EXERCISE TEXT:
───

Chairman of COEASU at the Adeyemi College of Education (ACE), Ondo and the National Vice-President of the union, Samuel Akintunde and Smart Olugbeko, led other members in the protest march that preceded the commencement of the strike action today.

They shut the main entrance into the college and brought academic activities on campus to a halt as they embarked on protest march.

The union leaders said COEASU embarked on the strike action over failure of the Federal Government to honour the gentleman agreement it entered with the teachers' union in 2009.

Besides, it condemned the protracted delay in the release of the White Paper of the Presidential Visitation panels to Federal Colleges of Education.

COEASU argued that the delay was a deliberate attempt to ignore the critical issues that the panels unearthed.

It also rejected the introduction of Integrated Personnel Payment System (IPPIS), stressing that it was not only retrogressive, but infringed on the very laws establishing colleges of education and the regulatory body; thereby capable of obstructing the smooth running of colleges of education.

The union urged both Federal and State governments to fund education sector maximally given its strategic necessity as an indispensable need in the development strides of any nation.

Following the strike, the management of Adeyemi College of has suspended the on-going examinations in the school, urging the students to remain calm until COEASU call off the strike.

Deputy Provost of ACE, Olufemi Olajuyigbe told journalists that the request for weaver to allow the students finish their exams was turned down by the local chapter of COEASU in order not to incur the sanction of the national body.

Olajiyigbe, however pleaded with the Federal Government to save the education sector from total collapse with the on-going strike action by tertiary institutions in the country.

───

SOURCE DATA:
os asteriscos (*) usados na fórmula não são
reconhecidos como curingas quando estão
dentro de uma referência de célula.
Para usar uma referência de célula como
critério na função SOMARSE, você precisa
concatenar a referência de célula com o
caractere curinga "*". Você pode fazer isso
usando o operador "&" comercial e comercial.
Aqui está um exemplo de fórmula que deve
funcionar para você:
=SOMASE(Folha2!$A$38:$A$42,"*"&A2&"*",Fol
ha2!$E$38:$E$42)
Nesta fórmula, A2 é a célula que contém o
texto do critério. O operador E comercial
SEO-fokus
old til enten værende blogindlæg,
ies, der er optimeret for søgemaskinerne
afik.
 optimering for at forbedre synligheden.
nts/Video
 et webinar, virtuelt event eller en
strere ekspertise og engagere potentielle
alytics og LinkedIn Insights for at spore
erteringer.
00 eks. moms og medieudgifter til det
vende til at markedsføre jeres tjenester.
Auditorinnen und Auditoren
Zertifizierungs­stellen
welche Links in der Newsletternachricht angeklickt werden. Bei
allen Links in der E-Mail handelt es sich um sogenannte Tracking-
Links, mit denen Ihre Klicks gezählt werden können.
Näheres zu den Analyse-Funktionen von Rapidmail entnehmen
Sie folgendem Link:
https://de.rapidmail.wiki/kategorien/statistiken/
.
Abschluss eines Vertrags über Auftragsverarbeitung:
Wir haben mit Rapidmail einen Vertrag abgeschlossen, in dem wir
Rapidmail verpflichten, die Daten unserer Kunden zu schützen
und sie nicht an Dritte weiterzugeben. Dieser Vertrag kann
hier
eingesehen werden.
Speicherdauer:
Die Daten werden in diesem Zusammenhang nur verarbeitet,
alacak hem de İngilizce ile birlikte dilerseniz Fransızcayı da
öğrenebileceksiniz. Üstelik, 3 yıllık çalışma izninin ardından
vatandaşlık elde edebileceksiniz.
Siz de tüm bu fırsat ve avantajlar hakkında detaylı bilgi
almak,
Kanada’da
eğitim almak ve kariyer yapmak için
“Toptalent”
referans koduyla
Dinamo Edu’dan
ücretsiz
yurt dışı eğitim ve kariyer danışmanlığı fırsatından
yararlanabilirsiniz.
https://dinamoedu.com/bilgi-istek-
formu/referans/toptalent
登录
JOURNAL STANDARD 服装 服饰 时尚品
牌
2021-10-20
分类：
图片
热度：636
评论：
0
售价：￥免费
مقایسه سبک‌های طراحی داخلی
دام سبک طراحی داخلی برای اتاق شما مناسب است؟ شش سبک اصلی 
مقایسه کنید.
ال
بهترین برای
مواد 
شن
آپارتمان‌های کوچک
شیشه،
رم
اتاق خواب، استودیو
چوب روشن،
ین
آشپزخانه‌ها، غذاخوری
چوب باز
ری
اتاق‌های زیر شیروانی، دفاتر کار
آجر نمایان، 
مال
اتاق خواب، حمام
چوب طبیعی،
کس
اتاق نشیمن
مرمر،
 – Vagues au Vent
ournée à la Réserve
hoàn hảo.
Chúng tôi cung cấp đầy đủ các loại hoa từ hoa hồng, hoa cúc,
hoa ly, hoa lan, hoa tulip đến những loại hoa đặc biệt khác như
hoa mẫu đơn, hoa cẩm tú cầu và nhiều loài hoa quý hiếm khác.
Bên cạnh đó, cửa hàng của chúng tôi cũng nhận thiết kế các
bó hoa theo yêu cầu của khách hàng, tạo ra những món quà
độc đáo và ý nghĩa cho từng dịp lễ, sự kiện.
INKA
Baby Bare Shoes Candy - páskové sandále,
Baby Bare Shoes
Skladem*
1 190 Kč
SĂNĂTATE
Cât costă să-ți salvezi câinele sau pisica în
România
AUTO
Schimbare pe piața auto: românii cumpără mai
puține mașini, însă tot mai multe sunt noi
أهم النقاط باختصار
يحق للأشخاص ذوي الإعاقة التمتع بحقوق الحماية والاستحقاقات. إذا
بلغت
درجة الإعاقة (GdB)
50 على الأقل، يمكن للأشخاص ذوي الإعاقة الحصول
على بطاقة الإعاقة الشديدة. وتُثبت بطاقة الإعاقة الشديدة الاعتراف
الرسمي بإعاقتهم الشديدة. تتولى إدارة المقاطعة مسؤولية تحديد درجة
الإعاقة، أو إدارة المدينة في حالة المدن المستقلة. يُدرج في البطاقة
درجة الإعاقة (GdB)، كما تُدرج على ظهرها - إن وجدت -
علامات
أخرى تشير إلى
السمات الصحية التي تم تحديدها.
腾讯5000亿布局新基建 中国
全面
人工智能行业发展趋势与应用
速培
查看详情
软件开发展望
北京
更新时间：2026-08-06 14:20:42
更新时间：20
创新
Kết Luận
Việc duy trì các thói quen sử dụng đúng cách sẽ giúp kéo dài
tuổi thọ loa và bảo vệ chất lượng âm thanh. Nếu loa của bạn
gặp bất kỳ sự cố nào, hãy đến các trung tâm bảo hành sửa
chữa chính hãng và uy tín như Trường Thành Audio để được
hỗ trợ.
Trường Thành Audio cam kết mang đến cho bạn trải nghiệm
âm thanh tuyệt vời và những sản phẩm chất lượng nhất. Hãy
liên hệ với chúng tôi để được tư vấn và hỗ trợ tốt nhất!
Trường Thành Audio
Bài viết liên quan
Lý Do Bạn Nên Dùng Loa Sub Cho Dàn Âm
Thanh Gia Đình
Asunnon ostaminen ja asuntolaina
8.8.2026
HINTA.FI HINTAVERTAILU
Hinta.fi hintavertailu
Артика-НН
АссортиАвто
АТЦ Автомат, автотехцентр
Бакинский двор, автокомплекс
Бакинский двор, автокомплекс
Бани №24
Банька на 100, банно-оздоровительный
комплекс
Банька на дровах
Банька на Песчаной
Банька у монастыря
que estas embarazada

───

STUDY QUESTIONS:
1: Copy out the passage from the strike article, beginning at "Following the strike, the" and stopping after "the national body.".
2: In what year did the Federal Government enter the agreement with the teachers' union, according to the strike article?

SOLUTIONS:
1:
Following the strike, the management of Adeyemi College of has suspended the on-going examinations in the school, urging the students to remain calm until COEASU call off the strike.

Deputy Provost of ACE, Olufemi Olajuyigbe told journalists that the request for weaver to allow the students finish their exams was turned down by the local chapter of COEASU in order not to incur the sanction of the national body.

2: 2009